» **EXERCISE OBJECTIVE**
Write the lines of the rows as a numbered list with no blank lines, starting at the line containing "class: Magnoliopsida" and ending at the line containing "locality: Szechwan. Omei Hsien; Mount Omei.".

» **GIVEN RECORDS**
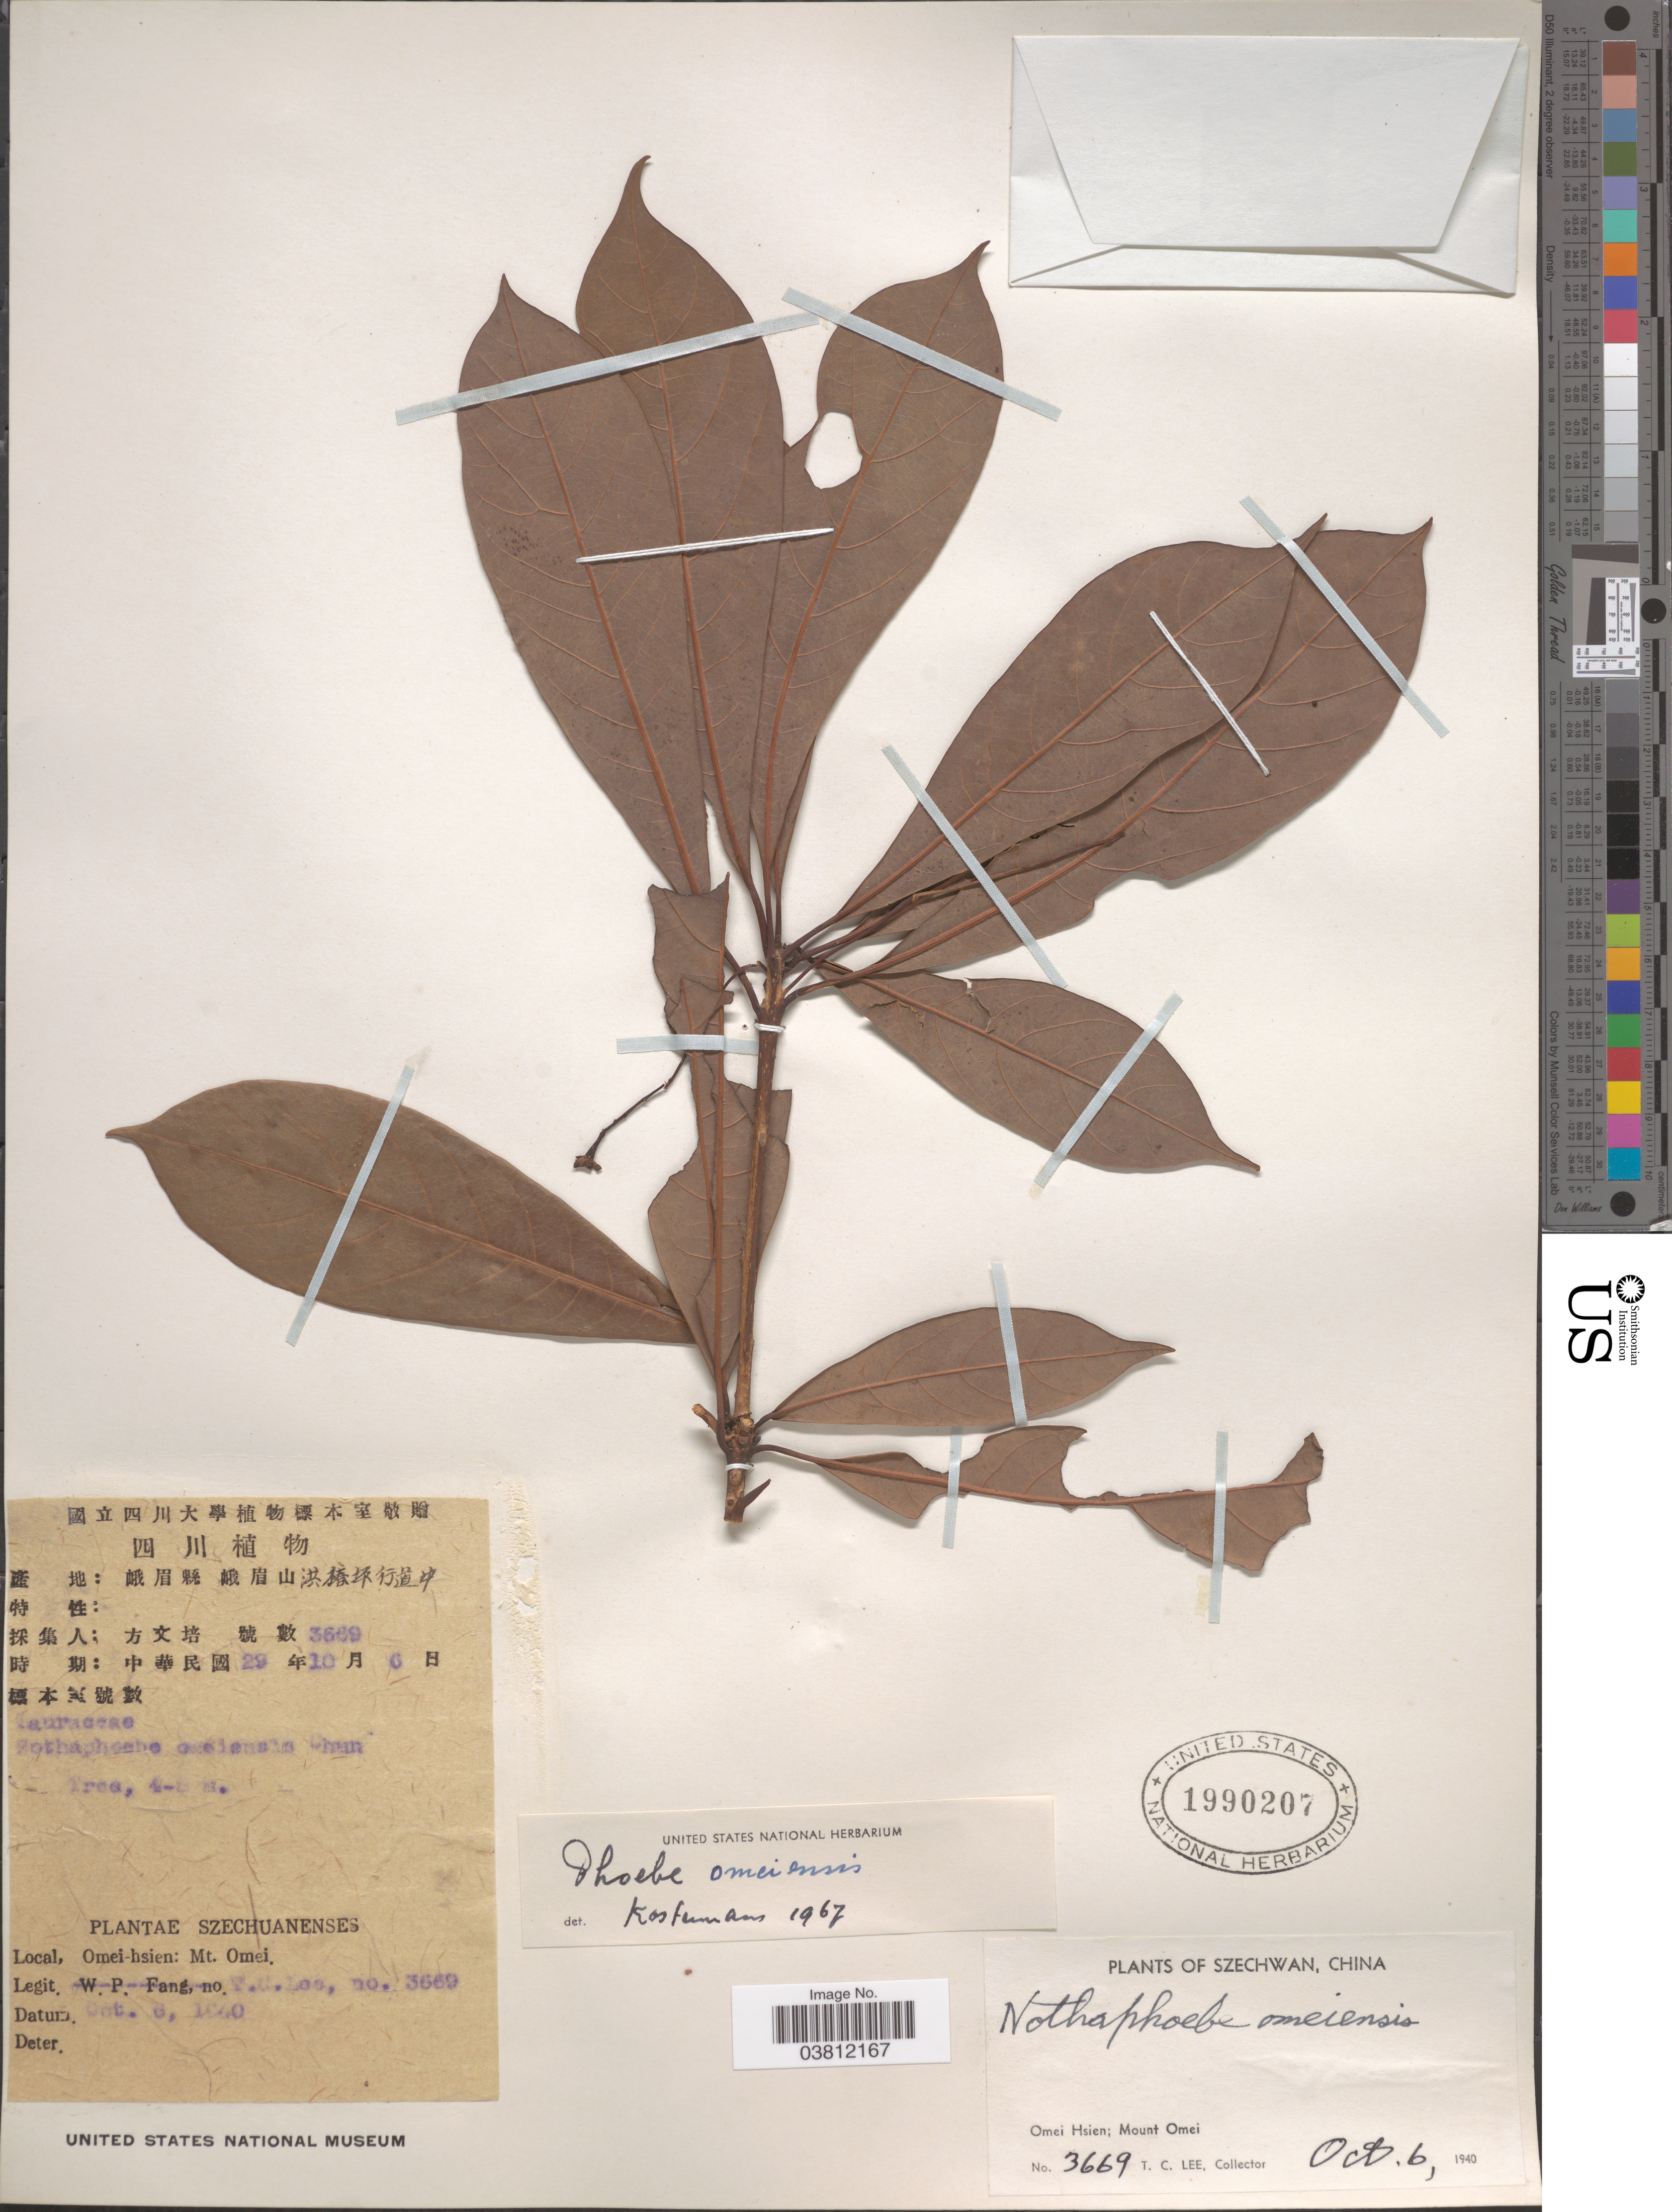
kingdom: Plantae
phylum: Tracheophyta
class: Magnoliopsida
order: Laurales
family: Lauraceae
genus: Phoebe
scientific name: Phoebe omeiensis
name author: Miao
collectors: T. Lee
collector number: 3669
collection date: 1940-10-06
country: China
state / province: Sichuan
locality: Szechwan. Omei Hsien; Mount Omei.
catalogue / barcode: US 1990207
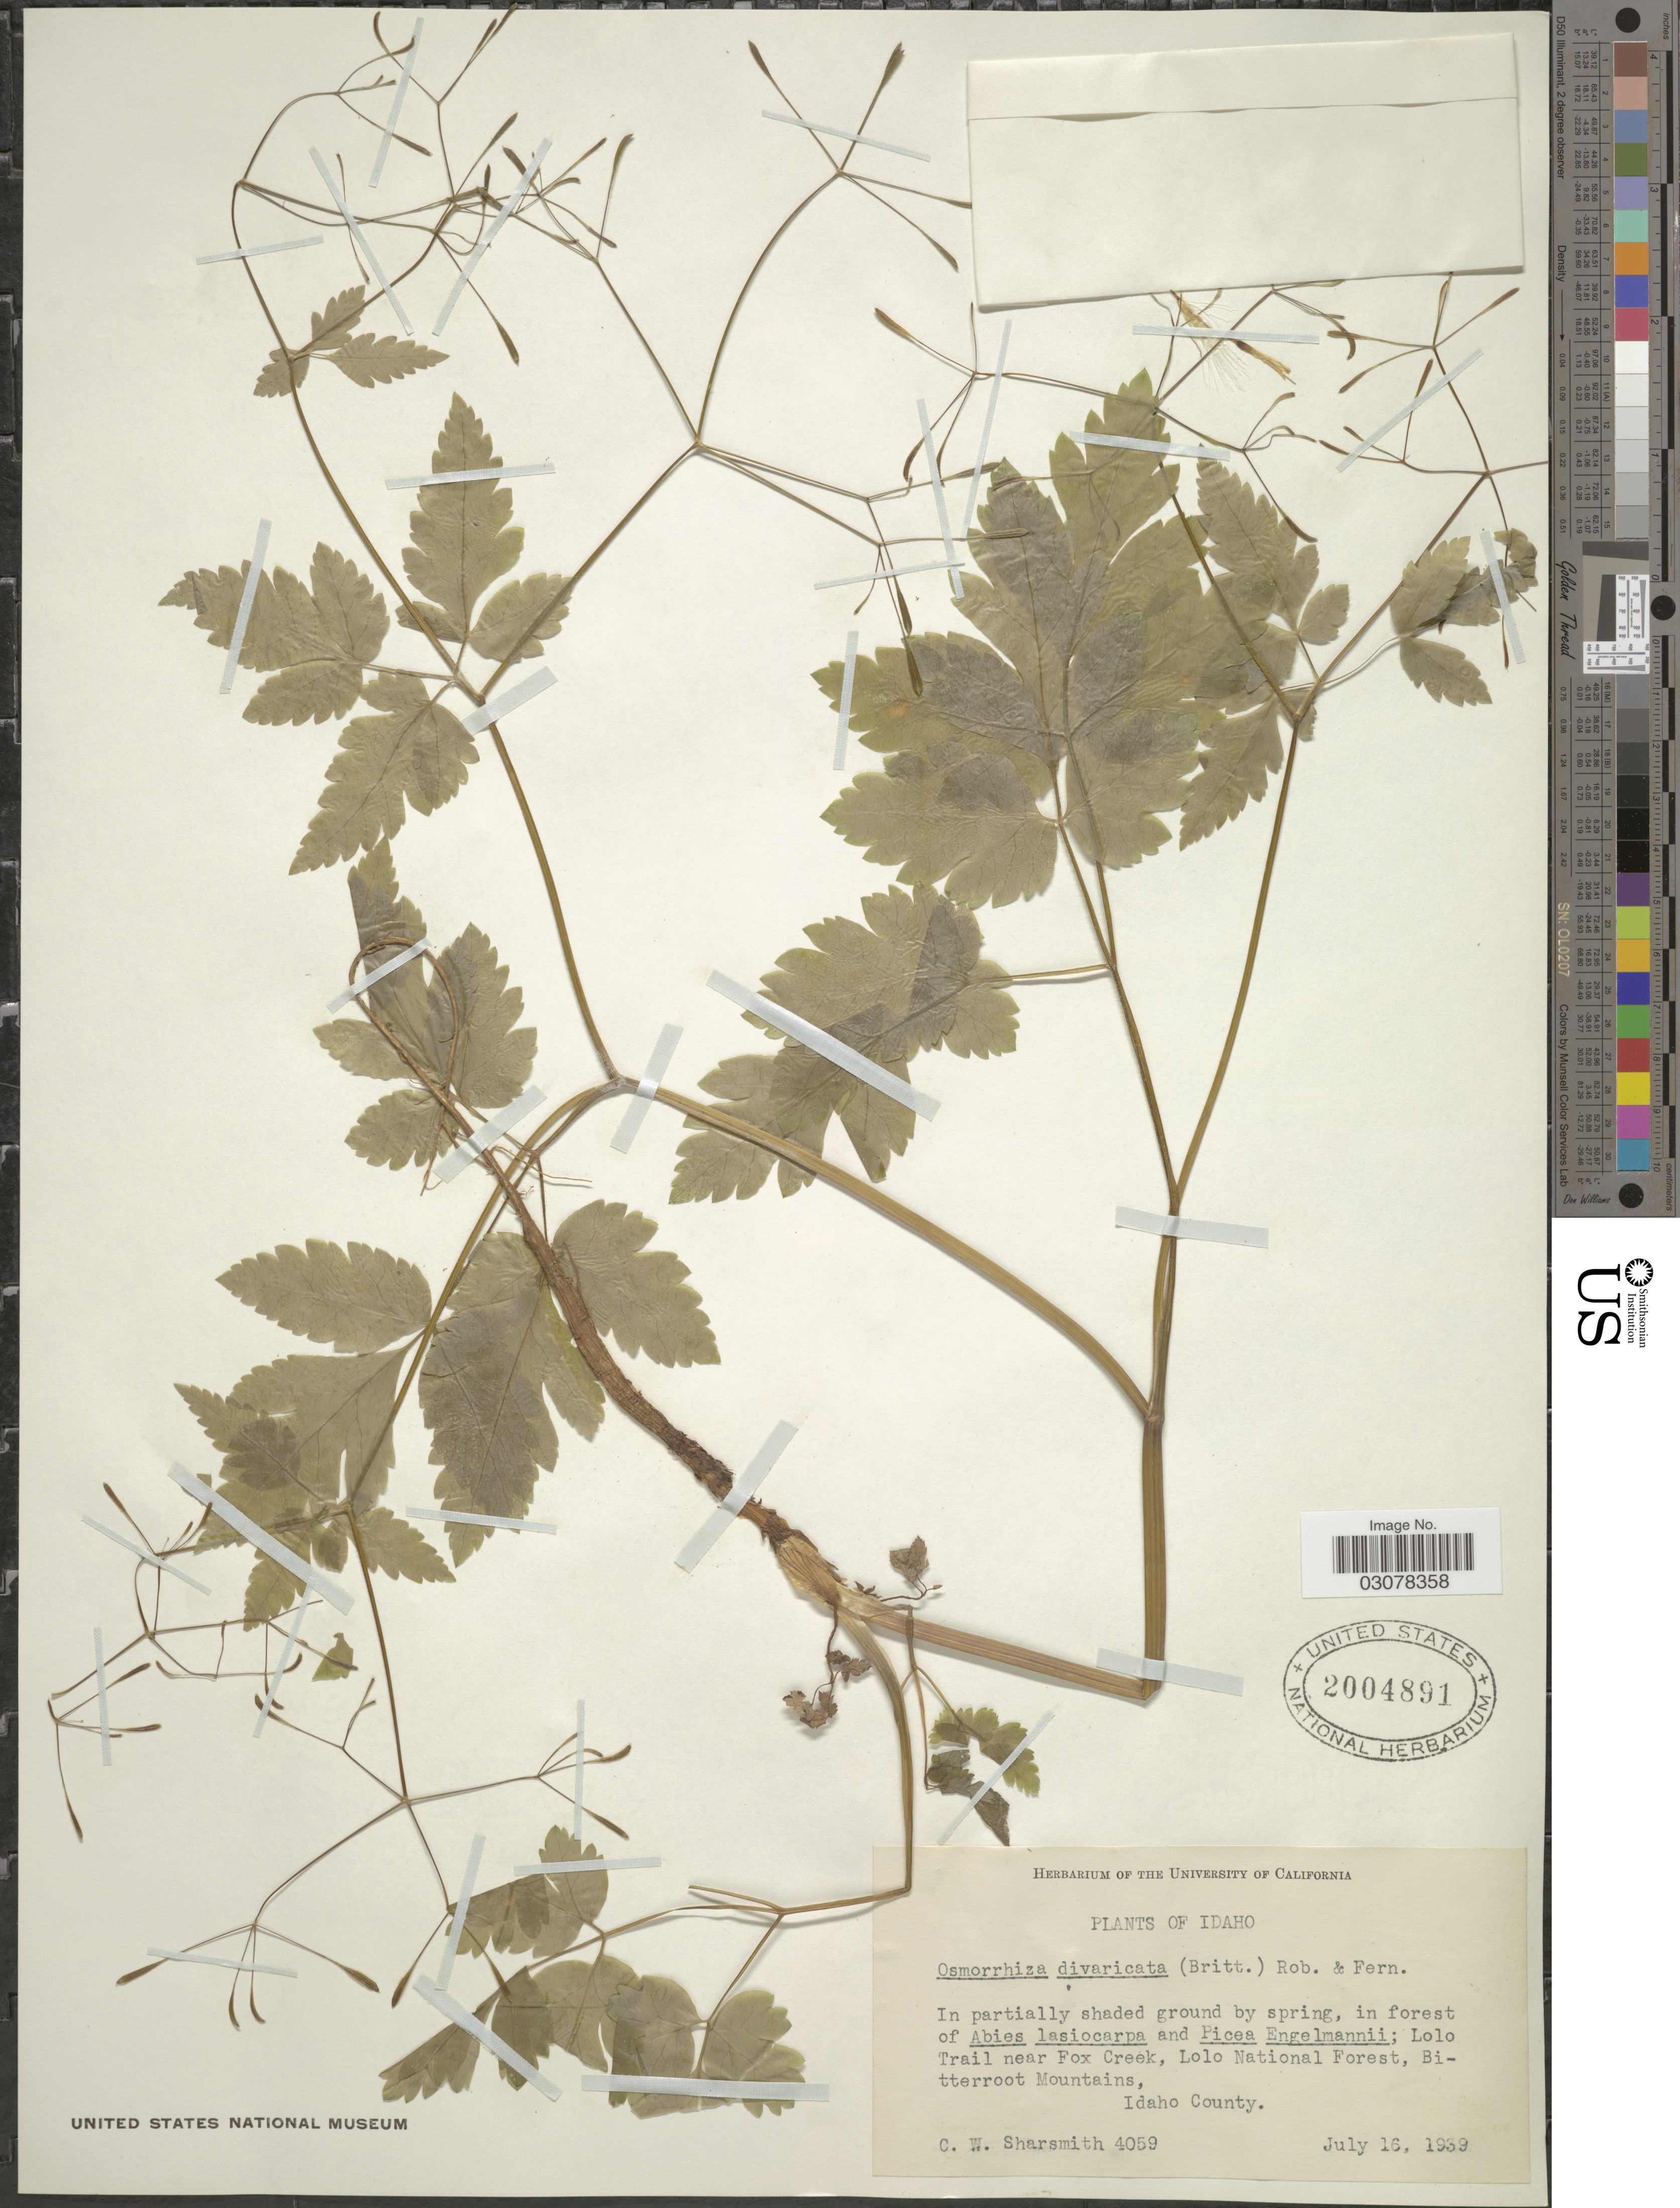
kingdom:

» **OUTPUT BELOW**
1. class: Magnoliopsida
2. order: Laurales
3. family: Lauraceae
4. genus: Phoebe
5. scientific name: Phoebe omeiensis
6. name author: Miao
7. collectors: T. Lee
8. collector number: 3669
9. collection date: 1940-10-06
10. country: China
11. state / province: Sichuan
12. locality: Szechwan. Omei Hsien; Mount Omei.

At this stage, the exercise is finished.